● Challenge: Retype the records word for word, from the beginning through the line containing "text_box Title [237, 511, 513, 562]".
===== Records to process
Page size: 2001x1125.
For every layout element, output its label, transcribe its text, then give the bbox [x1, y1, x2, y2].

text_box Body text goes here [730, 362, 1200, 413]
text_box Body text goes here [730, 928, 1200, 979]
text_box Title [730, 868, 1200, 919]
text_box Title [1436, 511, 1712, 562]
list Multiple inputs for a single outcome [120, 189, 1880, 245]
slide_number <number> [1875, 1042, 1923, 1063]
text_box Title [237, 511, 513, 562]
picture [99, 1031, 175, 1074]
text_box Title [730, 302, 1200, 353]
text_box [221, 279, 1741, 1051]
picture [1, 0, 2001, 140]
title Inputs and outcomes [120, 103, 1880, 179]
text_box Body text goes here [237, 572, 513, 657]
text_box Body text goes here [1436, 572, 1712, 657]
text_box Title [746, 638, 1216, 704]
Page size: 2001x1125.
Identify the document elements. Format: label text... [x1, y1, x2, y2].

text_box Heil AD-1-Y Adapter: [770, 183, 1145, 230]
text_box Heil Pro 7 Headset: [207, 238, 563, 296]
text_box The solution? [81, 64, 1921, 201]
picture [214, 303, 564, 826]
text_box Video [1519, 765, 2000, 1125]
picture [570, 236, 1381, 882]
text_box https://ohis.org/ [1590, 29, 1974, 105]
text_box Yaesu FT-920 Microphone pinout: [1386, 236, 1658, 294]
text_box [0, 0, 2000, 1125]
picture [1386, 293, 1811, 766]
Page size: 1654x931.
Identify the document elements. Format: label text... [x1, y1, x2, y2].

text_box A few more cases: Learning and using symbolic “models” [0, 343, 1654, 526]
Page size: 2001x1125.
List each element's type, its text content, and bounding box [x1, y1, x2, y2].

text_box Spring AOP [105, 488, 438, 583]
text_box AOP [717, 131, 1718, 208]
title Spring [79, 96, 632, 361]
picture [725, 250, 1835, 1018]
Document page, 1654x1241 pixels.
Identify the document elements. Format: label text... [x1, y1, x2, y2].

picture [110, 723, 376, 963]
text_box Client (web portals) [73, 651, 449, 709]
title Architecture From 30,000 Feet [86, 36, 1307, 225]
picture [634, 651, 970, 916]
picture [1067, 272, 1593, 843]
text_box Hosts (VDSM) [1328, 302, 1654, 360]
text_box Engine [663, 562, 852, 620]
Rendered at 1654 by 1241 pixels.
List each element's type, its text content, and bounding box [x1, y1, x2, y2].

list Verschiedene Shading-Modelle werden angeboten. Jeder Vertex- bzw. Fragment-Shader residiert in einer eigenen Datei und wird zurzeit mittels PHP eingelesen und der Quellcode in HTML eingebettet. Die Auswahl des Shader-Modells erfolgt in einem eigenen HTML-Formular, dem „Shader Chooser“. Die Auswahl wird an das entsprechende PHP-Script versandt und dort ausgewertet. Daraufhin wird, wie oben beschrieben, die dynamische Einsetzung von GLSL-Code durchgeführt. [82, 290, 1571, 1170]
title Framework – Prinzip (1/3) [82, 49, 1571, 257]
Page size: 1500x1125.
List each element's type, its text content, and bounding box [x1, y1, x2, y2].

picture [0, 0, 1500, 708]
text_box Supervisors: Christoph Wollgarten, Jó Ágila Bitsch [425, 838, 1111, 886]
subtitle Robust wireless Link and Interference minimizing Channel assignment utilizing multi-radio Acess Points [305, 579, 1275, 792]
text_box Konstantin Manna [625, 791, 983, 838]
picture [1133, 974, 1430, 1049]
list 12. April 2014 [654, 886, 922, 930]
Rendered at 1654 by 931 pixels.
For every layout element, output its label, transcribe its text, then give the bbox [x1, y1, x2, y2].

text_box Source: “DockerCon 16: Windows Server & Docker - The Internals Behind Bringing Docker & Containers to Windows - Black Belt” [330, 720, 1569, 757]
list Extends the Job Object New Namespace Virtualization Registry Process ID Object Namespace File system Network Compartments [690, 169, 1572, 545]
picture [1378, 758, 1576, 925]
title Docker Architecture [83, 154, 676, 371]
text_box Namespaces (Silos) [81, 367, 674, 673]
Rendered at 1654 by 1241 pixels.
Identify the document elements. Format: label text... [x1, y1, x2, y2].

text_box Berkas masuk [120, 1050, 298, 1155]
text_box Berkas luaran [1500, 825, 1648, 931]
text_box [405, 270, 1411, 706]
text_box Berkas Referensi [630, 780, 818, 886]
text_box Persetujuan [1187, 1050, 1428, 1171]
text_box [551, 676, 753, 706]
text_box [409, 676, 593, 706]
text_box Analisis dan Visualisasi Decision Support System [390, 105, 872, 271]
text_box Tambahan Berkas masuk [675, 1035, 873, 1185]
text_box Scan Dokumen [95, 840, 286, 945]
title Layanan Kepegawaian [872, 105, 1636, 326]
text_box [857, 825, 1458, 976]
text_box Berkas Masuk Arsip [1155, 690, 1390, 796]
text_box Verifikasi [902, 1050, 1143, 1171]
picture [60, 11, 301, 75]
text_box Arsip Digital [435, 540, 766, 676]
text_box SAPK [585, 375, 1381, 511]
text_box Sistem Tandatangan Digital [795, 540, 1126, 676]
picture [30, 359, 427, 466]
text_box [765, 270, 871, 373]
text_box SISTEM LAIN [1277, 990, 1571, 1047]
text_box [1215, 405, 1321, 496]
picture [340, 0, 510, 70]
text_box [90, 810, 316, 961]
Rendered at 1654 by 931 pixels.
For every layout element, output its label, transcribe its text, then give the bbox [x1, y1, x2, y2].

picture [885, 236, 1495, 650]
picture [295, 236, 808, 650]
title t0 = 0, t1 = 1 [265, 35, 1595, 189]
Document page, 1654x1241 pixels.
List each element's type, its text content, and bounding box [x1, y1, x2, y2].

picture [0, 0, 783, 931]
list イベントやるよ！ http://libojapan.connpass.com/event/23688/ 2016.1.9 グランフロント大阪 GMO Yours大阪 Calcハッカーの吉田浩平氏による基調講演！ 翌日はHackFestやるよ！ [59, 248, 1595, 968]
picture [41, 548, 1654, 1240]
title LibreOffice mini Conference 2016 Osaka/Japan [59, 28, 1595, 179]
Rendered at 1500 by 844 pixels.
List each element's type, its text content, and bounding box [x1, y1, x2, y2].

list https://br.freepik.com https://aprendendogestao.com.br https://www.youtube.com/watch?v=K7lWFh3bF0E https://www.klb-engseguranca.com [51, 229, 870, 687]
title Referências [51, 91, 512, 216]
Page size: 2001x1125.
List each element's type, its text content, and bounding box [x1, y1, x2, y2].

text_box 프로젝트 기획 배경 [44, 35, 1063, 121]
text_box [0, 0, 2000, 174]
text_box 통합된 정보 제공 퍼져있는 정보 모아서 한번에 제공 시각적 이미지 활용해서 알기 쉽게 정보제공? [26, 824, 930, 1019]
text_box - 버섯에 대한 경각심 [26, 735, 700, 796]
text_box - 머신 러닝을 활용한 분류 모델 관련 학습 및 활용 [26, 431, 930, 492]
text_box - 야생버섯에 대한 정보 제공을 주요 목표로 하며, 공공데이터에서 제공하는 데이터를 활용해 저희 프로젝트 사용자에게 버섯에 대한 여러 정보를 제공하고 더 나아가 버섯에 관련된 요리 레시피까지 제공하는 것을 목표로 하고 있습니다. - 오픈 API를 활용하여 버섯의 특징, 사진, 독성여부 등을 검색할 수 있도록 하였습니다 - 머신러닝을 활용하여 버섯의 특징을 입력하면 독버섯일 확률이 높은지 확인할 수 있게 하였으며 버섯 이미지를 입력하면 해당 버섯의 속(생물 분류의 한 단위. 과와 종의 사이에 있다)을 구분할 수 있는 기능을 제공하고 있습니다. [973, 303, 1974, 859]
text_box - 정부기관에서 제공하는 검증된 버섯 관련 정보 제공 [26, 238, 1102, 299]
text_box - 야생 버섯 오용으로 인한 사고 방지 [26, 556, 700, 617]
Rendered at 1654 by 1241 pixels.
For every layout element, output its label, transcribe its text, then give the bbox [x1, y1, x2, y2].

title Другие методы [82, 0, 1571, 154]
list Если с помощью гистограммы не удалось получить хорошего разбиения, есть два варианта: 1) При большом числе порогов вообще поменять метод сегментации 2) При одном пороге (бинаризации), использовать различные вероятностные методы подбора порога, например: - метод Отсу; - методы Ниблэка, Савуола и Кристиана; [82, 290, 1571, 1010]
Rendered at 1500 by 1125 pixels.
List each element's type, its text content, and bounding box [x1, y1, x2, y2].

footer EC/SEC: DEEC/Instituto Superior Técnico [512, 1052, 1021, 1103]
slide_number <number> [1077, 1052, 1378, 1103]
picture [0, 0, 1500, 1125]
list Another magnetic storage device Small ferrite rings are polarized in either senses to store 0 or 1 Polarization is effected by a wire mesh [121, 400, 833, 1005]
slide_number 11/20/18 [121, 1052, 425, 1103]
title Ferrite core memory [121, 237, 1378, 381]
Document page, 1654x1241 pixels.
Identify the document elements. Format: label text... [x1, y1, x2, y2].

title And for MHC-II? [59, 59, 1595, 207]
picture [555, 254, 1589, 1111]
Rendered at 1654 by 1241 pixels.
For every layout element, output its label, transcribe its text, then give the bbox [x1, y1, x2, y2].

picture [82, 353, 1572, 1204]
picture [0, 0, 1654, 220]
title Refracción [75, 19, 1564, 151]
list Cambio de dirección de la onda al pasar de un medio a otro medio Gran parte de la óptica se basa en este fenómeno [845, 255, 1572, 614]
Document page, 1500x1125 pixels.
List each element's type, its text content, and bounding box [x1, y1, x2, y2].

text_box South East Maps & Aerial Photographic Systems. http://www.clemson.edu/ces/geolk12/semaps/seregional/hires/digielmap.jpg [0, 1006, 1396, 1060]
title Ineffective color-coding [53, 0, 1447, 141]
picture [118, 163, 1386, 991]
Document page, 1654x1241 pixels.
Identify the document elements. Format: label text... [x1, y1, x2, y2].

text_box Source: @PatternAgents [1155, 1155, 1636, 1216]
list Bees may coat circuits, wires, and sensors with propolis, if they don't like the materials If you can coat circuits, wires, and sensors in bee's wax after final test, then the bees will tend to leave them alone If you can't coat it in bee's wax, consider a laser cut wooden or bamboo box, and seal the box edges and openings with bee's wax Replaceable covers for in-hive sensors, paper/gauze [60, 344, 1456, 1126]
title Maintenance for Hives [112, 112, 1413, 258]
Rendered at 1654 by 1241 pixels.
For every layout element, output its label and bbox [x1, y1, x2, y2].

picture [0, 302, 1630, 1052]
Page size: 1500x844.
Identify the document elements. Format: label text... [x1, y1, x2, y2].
==========
● Finished task:
Page size: 2001x1125.
For every layout element, output its label, transcribe its text, then give the bbox [x1, y1, x2, y2].

text_box Body text goes here [730, 362, 1200, 413]
text_box Body text goes here [730, 928, 1200, 979]
text_box Title [730, 868, 1200, 919]
text_box Title [1436, 511, 1712, 562]
list Multiple inputs for a single outcome [120, 189, 1880, 245]
slide_number <number> [1875, 1042, 1923, 1063]
text_box Title [237, 511, 513, 562]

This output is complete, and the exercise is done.